If it be true that the policy of Great Britain in Ireland is incoherent it is partly our fault. If English Governments hesitate so long before showing the iron hand, or only make up their minds to do so when it is too late, it is because they have been looking too much our way, too careful of what we might say, too anxious about our criticisms. They have not all Pitt's power and fine moral assurance; and then the English Radicals, having interfered with other people's business a great deal in the nineteenth century, have nowadays to submit to this counterblast. Their hands are no longer free; they are afraid of upsetting our ill-informed public opinion, and of getting oversea Irishmen on their shoulders ---1,000,000 in Australia, 1,000,000 in Canada, 16,000,000 in the United States---very influential in those young republics whose susceptibilities Old England is so anxious---and rightly so---not to offend. As Wu Ting Fang, the former Chinese ambassador at Washington, used to say, "The only two countries in the world where I should like to live are China and Ireland: they are the only two countries where the Irish do not rule." English Ministers have been obliged to take it into account, and their Irish policy has often been warped by it.

Let us then enlighten our public opinion, and do not let us be taken in any more in the future. England will one day have, very unwillingly, to call for her lictors and restore order: Pax Britannica! Do not let us disturb it by encouraging with our pity those fraudulent beggars who do not deserve it.

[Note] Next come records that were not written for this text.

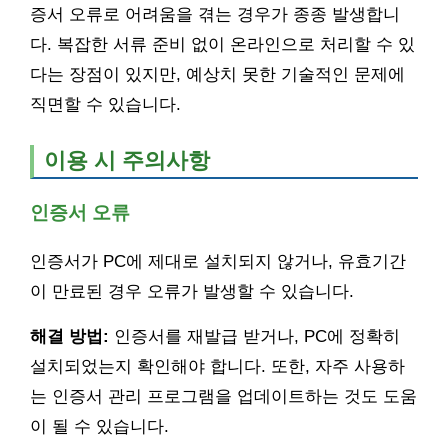
증서 오류로 어려움을 겪는 경우가 종종 발생합니
다. 복잡한 서류 준비 없이 온라인으로 처리할 수 있
다는 장점이 있지만, 예상치 못한 기술적인 문제에
직면할 수 있습니다.
이용 시 주의사항
인증서 오류
인증서가 PC에 제대로 설치되지 않거나, 유효기간
이 만료된 경우 오류가 발생할 수 있습니다.
해결 방법:
인증서를 재발급 받거나, PC에 정확히
설치되었는지 확인해야 합니다. 또한, 자주 사용하
는 인증서 관리 프로그램을 업데이트하는 것도 도움
이 될 수 있습니다.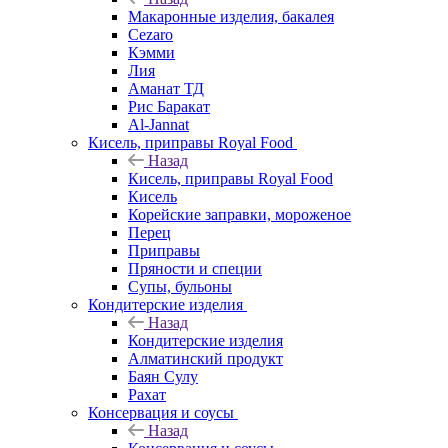
Макаронные изделия, бакалея
Cezaro
Кэмми
Лия
Аманат ТД
Рис Баракат
Al-Jannat
Кисель, приправы Royal Food
Назад
Кисель, приправы Royal Food
Кисель
Корейские заправки, мороженое
Перец
Приправы
Пряности и специи
Супы, бульоны
Кондитерские изделия
Назад
Кондитерские изделия
Алматинский продукт
Баян Сулу
Рахат
Консервация и соусы
Назад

Perhaps the opportunity will come very soon, if it is decided to hear Ireland's cause at the Peace Conference after the cries of distress of' other small nationalities. We will begin by reminding her of what Casement said to his countrymen: "Irishmen . . . you have fought for Belgium in England's interest, though it was no more to you than the Fiji Islands."

That can be turned round.

On which side of the green table will Erin take her place? Her new motto, translated into good Gaelic by Kuno Meyer, would seem to give us the clew:

"A Dhia saor Eirinn agus Almain! God save Ireland and Germany!"

Which God? William the Second's old God? Much good may he do them. Let those cronies disentangle their intrigue, and do not let us undertake the job. The Irish reserve their right to fight for their national ideal. But an ideal which includes an alliance with Germany and remains deaf to all the great altruisms of our cause does not seem to us greatly to be recommended.

That chatterbox Meyer, in a speech at Cologne, last April, promised Germany's gratitude to Ireland for her hostility to England during the war, thus immobilizing an army, partly in Ireland, partly in England, in view of Irish risings. The German professor spoke the truth, and we have neither to rejoice over the matter nor to thank Ireland: she tried to stab us in the back---John Redmond's words---and it would be intolerable if she were to profit thereby.